VORGEGEBENER TEXT:
--------------------------------

Justiz

Hoeneß kündigt Verleumdungsklage an

Der wegen Steuerhinterziehung angeklagte Präsident des FC Bayern München, Uli Hoeneß, hat Berichte über dreistellige Millionenbeträge auf einem auf seinen Namen laufenden Schweizer Konto scharf zurückgewiesen.

„Es sind ungeheuerliche Unterstellungen, die lasse ich mir nicht mehr bieten. Ich habe meinen Anwalt beauftragt, gegen diesen Wahnsinn vorzugehen, eine Verleumdungsklage einzuleiten“, sagte Hoeneß und nannte entsprechende Veröffentlichungen des „Stern“ dabei „absurde Unwahrheiten“.

Das Hamburger Magazin hatte berichtet, dass sich bei einer Schweizer Privatbank vor 2008 durchgehend Werte von mehr als 500 Millionen Schweizer Franken befunden haben sollen. Außerdem sollen Angaben zu angeblichen Aktiengeschäften und Transaktionen auf Nummernkonten bei drei weiteren Schweizer Banken gemacht worden sein. Die Hinweise wurden an die Ermittlungsbehörden weitergeleitet. Wie stichhaltig die Angaben sind, soll dort geprüft werden. Hoeneß hatte Anfang des Jahres Selbstanzeige erstattet.

--------------------------------

DATENTEIL:
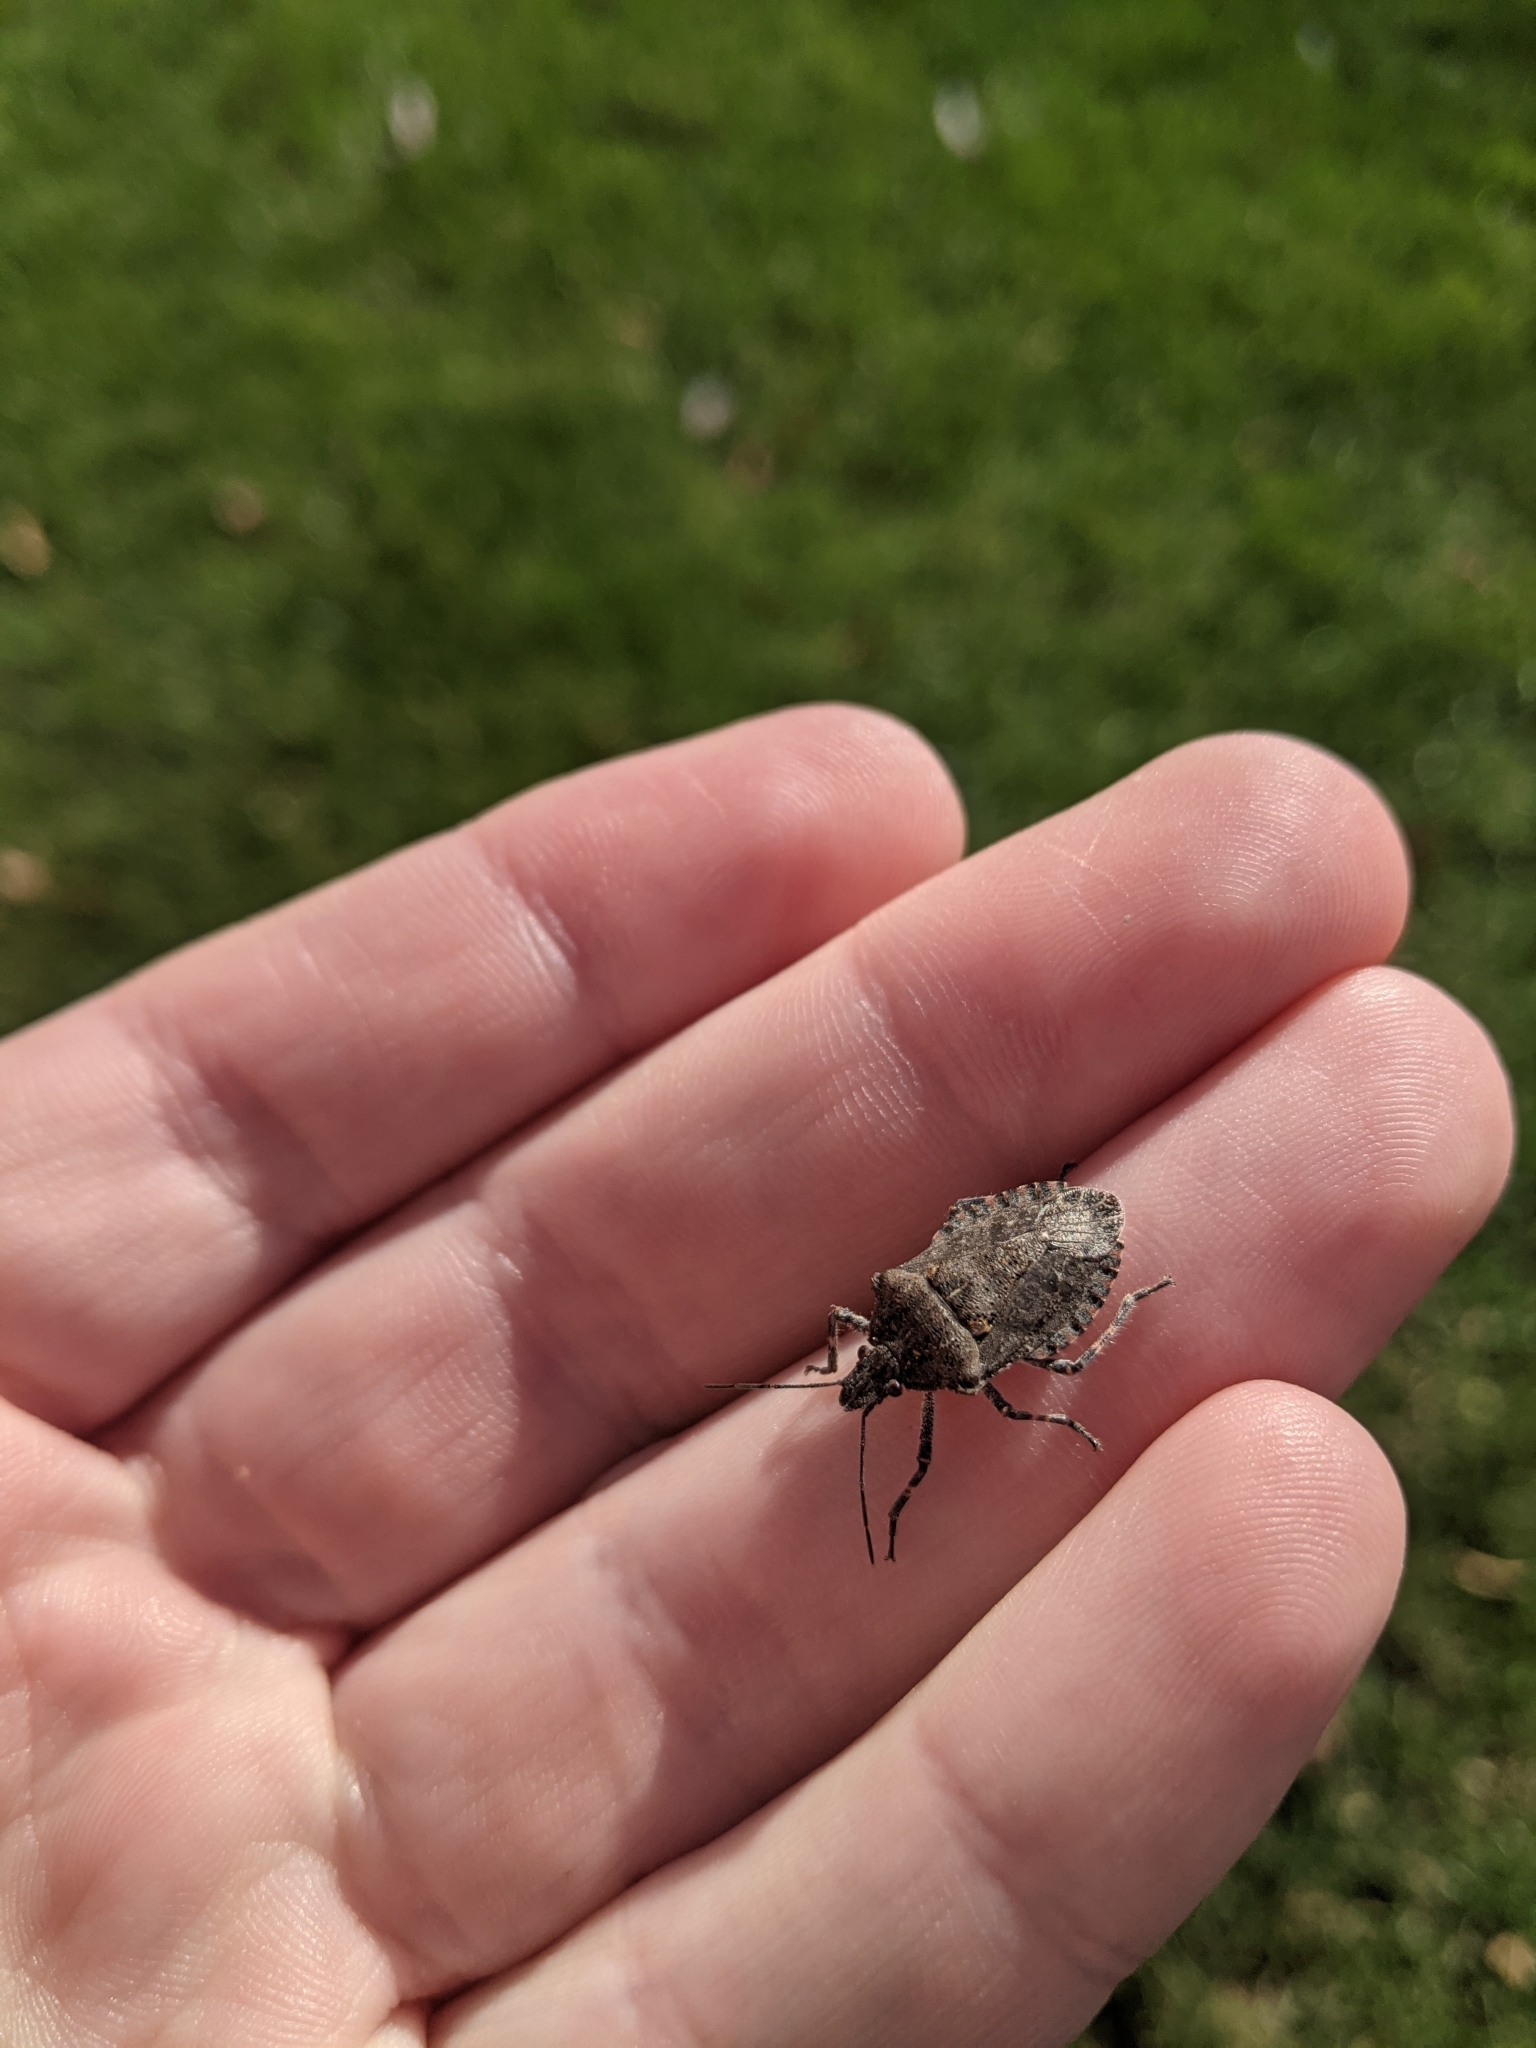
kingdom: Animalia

--------------------------------

ZUR AUFGABE: Gib den Text über die Verleumdungsklage von Uli Hoeneß vollständig und wortwörtlich wieder.

LÖSUNG:
Justiz

Hoeneß kündigt Verleumdungsklage an

Der wegen Steuerhinterziehung angeklagte Präsident des FC Bayern München, Uli Hoeneß, hat Berichte über dreistellige Millionenbeträge auf einem auf seinen Namen laufenden Schweizer Konto scharf zurückgewiesen.

„Es sind ungeheuerliche Unterstellungen, die lasse ich mir nicht mehr bieten. Ich habe meinen Anwalt beauftragt, gegen diesen Wahnsinn vorzugehen, eine Verleumdungsklage einzuleiten“, sagte Hoeneß und nannte entsprechende Veröffentlichungen des „Stern“ dabei „absurde Unwahrheiten“.

Das Hamburger Magazin hatte berichtet, dass sich bei einer Schweizer Privatbank vor 2008 durchgehend Werte von mehr als 500 Millionen Schweizer Franken befunden haben sollen. Außerdem sollen Angaben zu angeblichen Aktiengeschäften und Transaktionen auf Nummernkonten bei drei weiteren Schweizer Banken gemacht worden sein. Die Hinweise wurden an die Ermittlungsbehörden weitergeleitet. Wie stichhaltig die Angaben sind, soll dort geprüft werden. Hoeneß hatte Anfang des Jahres Selbstanzeige erstattet.